John Kennard

Personal information
- Full name: John Adam Gaskell Kennard
- Born: 8 November 1884 Chelsea, London, England
- Died: 6 April 1949 (aged 64) Hove, Sussex, England
- Batting: Unknown
- Bowling: Unknown

Domestic team information
- 1919: Hampshire
- 1922–1923: Oxfordshire

Career statistics
| Competition | First-class |
| Matches | 2 |
| Runs scored | 46 |
| Batting average | 23.00 |
| 100s/50s | –/– |
| Top score | 18 |
| Balls bowled | 12 |
| Wickets | – |
| Bowling average | – |
| 5 wickets in innings | – |
| 10 wickets in match | – |
| Best bowling | – |
| Catches/stumpings | –/– |
- Source: Cricinfo, 7 January 2010

= John Kennard (cricketer) =

English cricketer

John Adam Gaskell Kennard (8 November 1884 — 6 April 1949) was an English first-class cricketer and British Army officer.

The son of Adam Steinmetz Kennard, he was born at Chelsea in November 1884. He was educated at Harrow School. After leaving Harrow, he joined the British Army in September 1903, being commissioned as a second lieutenant into the Rifle Brigade. He resigned his commission in December 1905, and was involved in the exploration of oil on the coast of the Red Sea. During the First World War, he was recommissioned into the Rifle Brigade as a second lieutenant and was confirmed in the rank in January 1915.
In December 1914, he was afflicted with colitis and nerves and was hospitalised, resulting in him returning home to recuperate at his father's house in Upham, Hampshire. He was promoted to lieutenant in July 1915, with promotion to captain following in March 1916. Toward the end of the war, he was seconded for service with the Ministry of National Service. Kennard relinquished his commission in April 1920, retaining the rank of captain.

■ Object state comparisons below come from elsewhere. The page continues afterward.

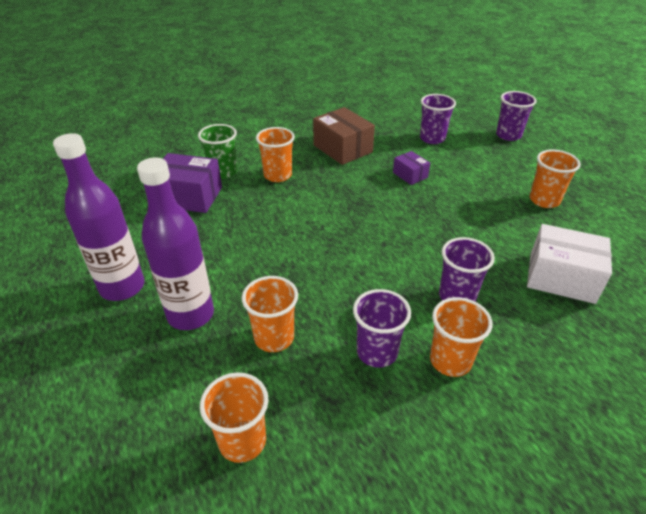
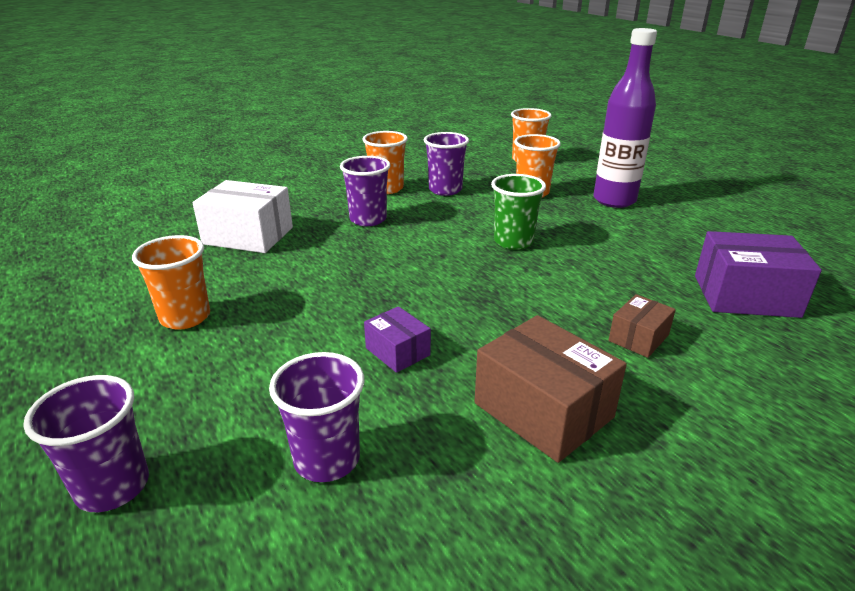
camera: 175 degrees right, 10 degrees down
(122, 287) = (699, 212): purple bottle -> none
(223, 172) = (741, 339): green cup -> green cup (513, 242)
(277, 175) = (638, 338): orange cup -> brown box

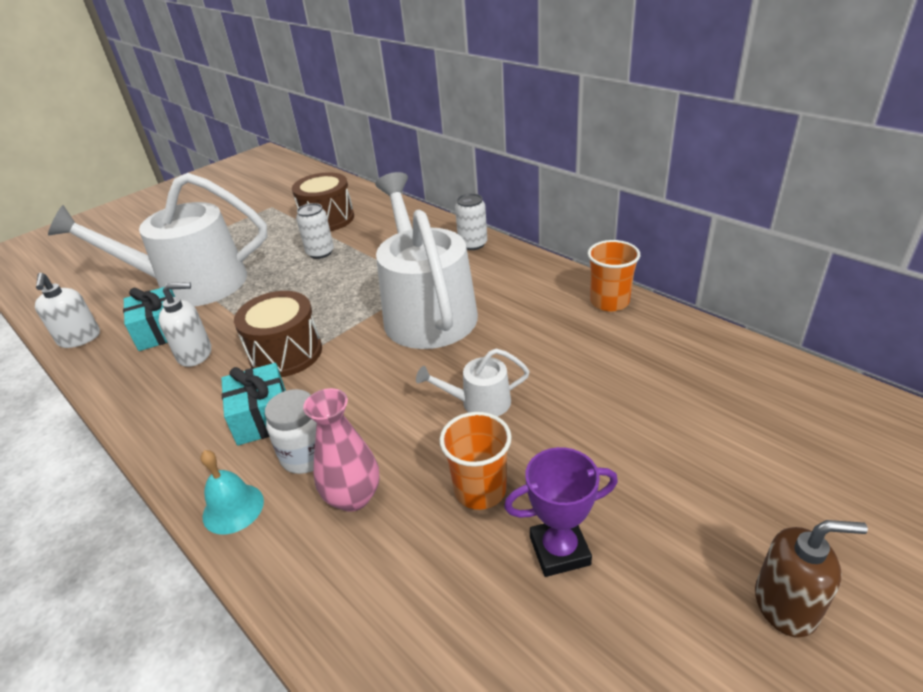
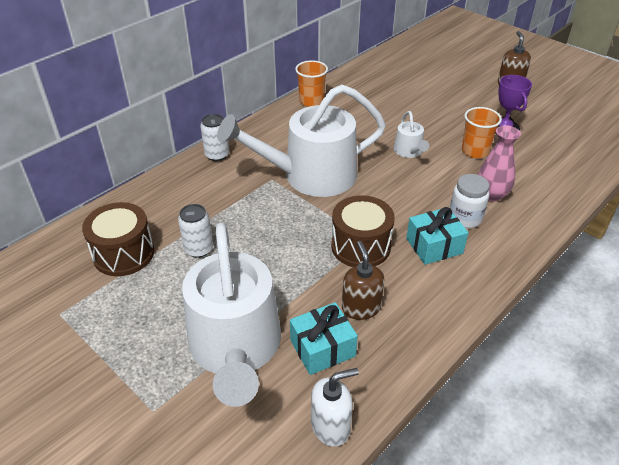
camera: 95 degrees left, 5 degrees up
(195, 354) = (361, 307): white soap dispenser -> brown soap dispenser
(233, 508) = (513, 244): turquoise bell -> none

Following the war, Kennard represented Hampshire in two first-class cricket matches in the 1919 County Championship against Middlesex at Lord's and Surrey at The Oval. He scored 46 runs in these matches, with a highest score of 18. He later played minor counties cricket for Oxfordshire from 1922 to 1923, making eight appearances in the Minor Counties Championship. Kennard died at Hove in April 1949.